> Instructions for the task: Would you show every line from the records that holds "with"?

(Entries taken from a collection)
######
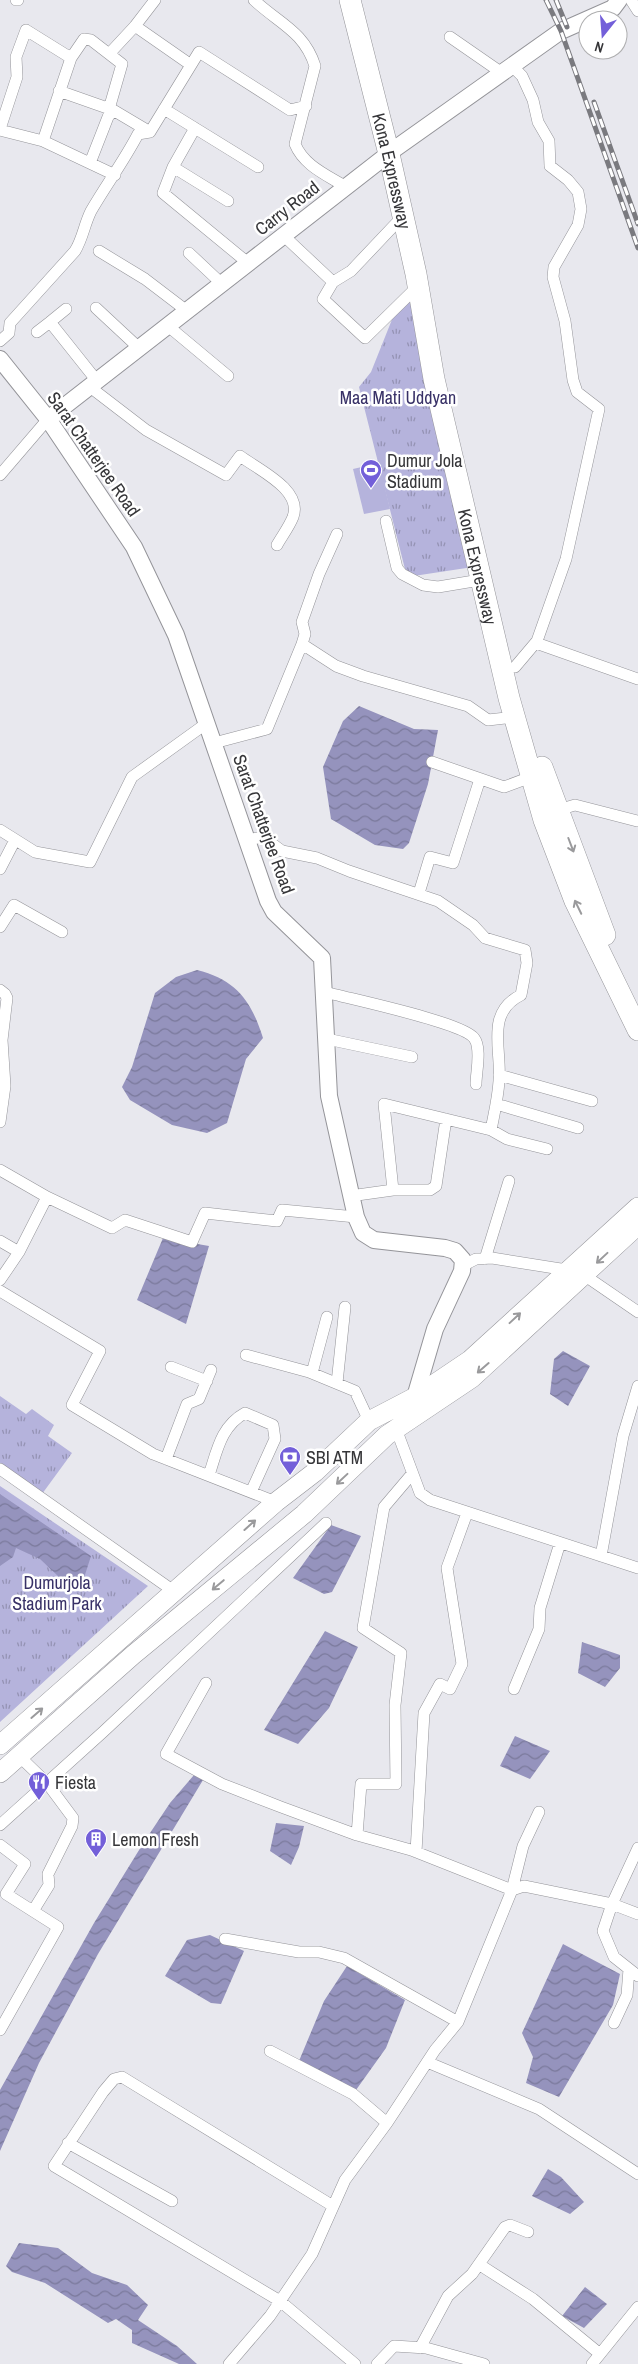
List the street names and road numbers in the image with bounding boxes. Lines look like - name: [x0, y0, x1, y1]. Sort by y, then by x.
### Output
- street label: Kona Expressway: [367, 110, 418, 232]
- street label: Carry Road: [250, 175, 324, 241]
- street label: Sarat Chatterjee Road: [42, 387, 146, 521]
- street label: Kona Expressway: [452, 506, 504, 628]
- street label: Sarat Chatterjee Road: [227, 751, 301, 897]

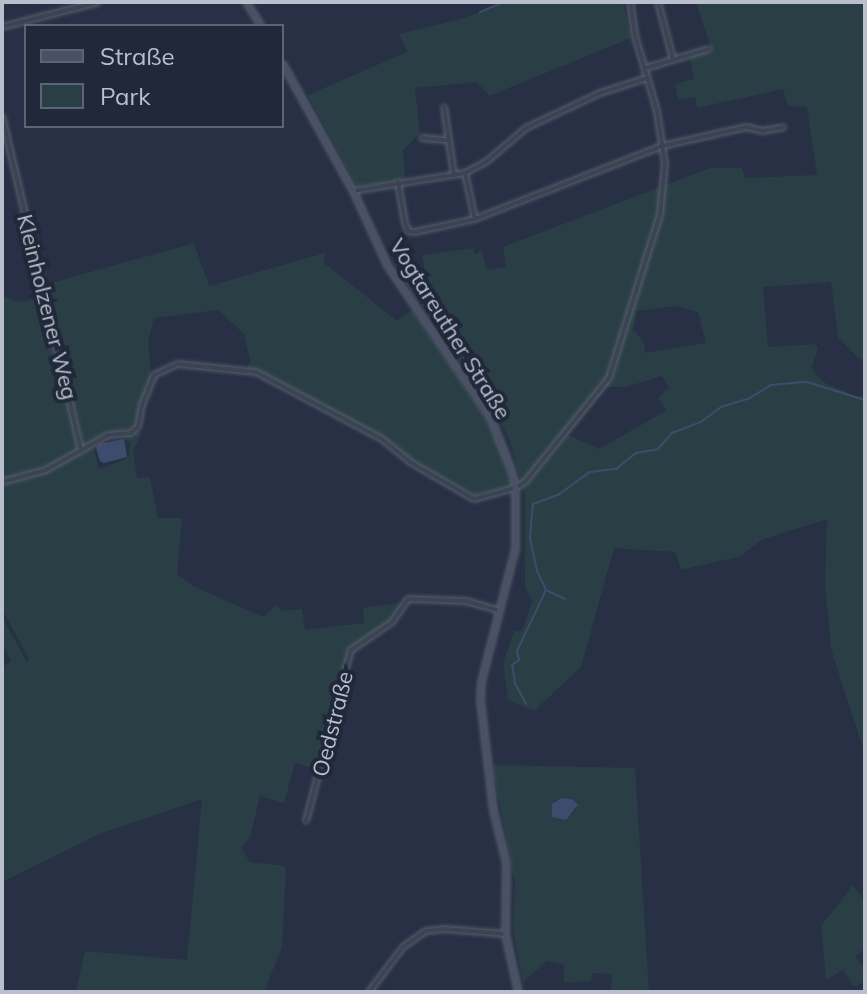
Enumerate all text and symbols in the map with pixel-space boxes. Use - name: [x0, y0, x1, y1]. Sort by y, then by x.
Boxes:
- legend: [24, 24, 284, 128]
- text: Straße: [100, 41, 175, 71]
- text: Park: [100, 81, 151, 111]
- street label: Kleinholzener Weg: [11, 212, 83, 402]
- street label: Vogtareuther Straße: [384, 234, 516, 424]
- street label: Oedstraße: [307, 669, 359, 779]

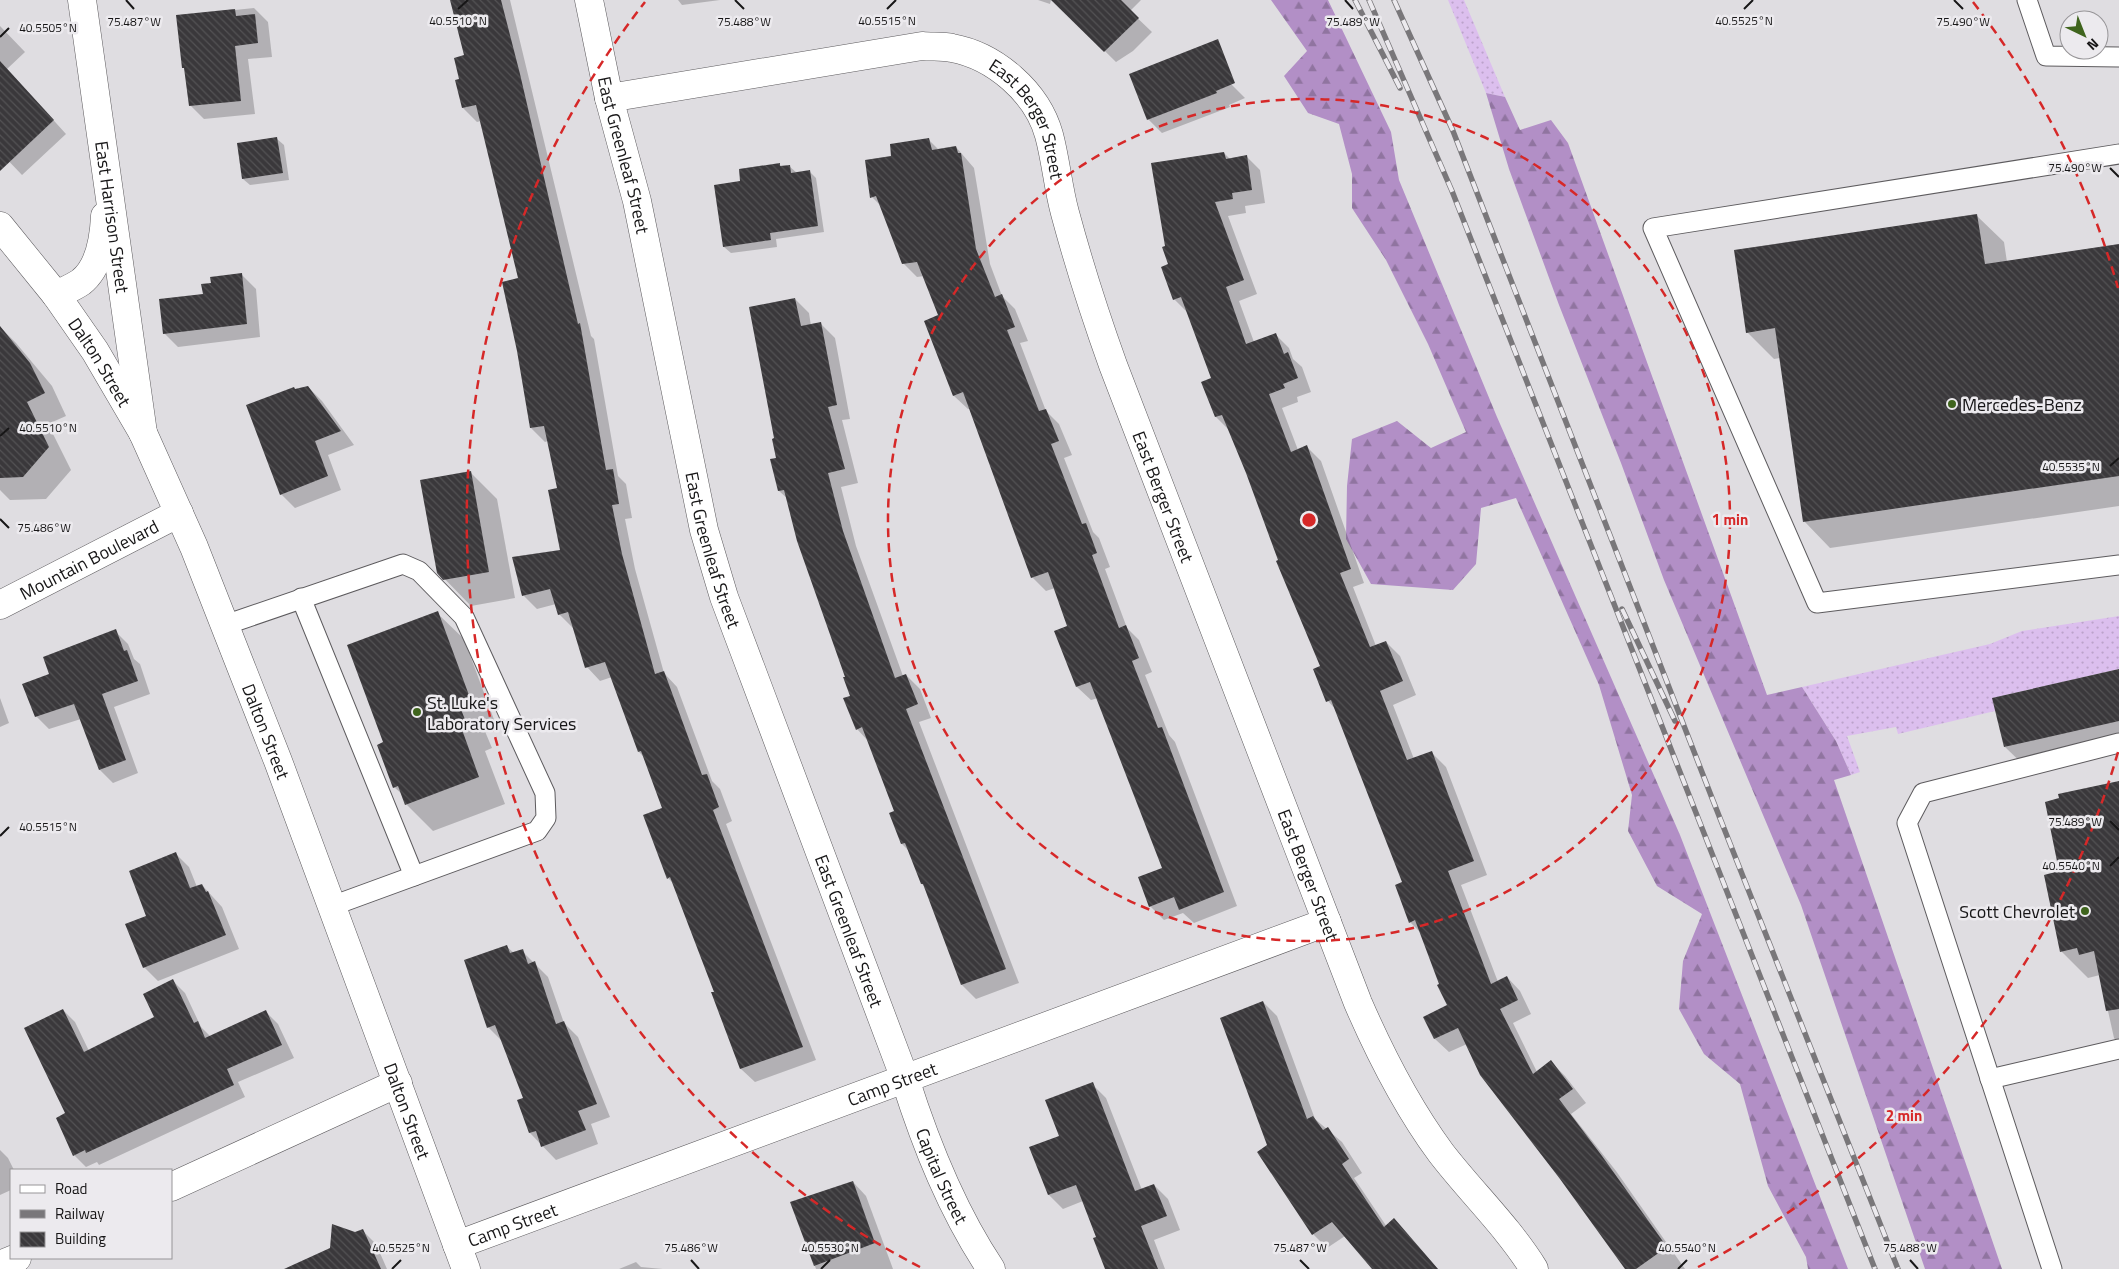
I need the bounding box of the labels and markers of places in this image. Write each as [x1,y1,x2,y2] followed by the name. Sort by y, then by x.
[1962,391,2082,418] place label: Mercedes-Benz
[1946,398,1958,410] marker: Mercedes-Benz
[1300,511,1318,529] centre of rings
[427,689,576,737] place label: St. Luke's Laboratory Services
[411,706,423,718] marker: St. Luke's Laboratory Services
[1959,898,2076,925] place label: Scott Chevrolet
[2079,905,2091,917] marker: Scott Chevrolet

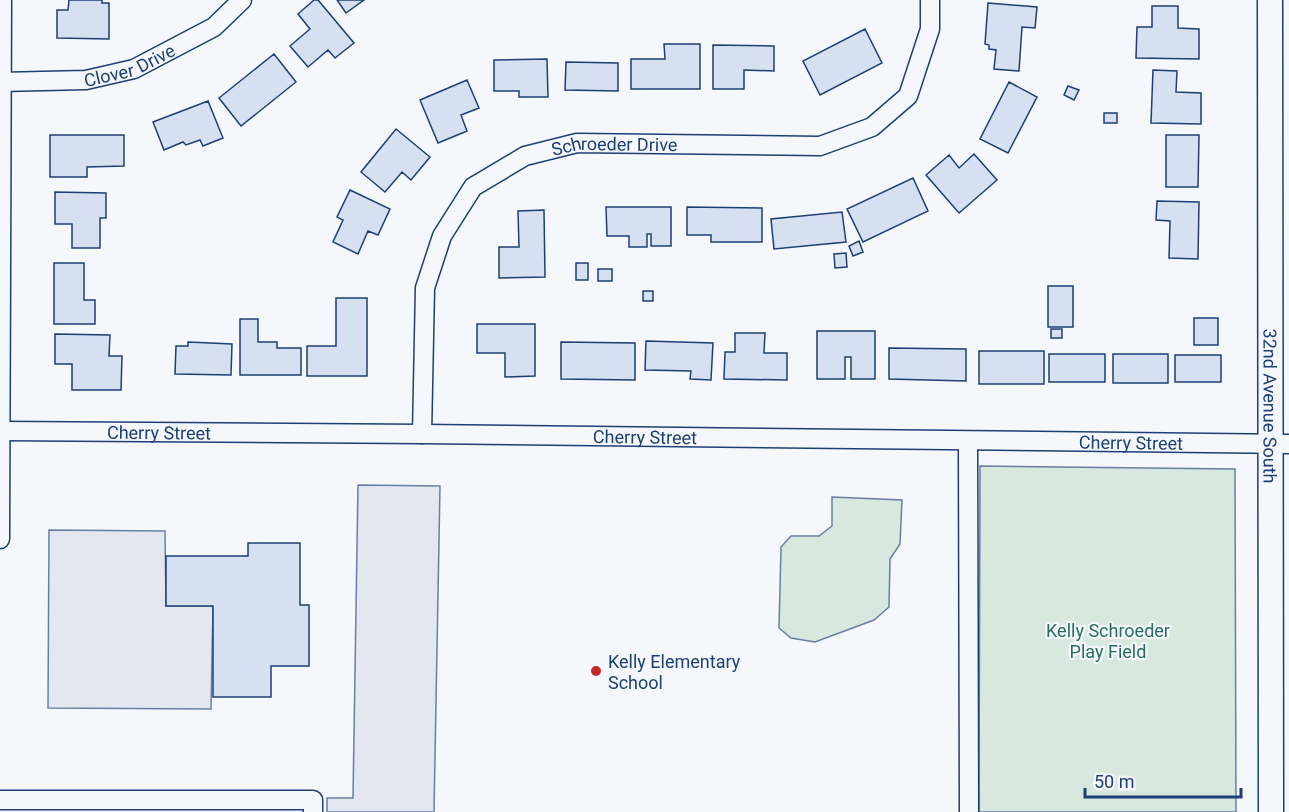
######
> Solved problem:
List the street names and road numbers in the image with bounding boxes. Lines look like - name: [x0, y0, x1, y1]. Sort by y, then by x.
Enumerate all text and symbols in the map with pixel-space boxes. Use - name: [x0, y0, x1, y1]. Sort by y, then by x.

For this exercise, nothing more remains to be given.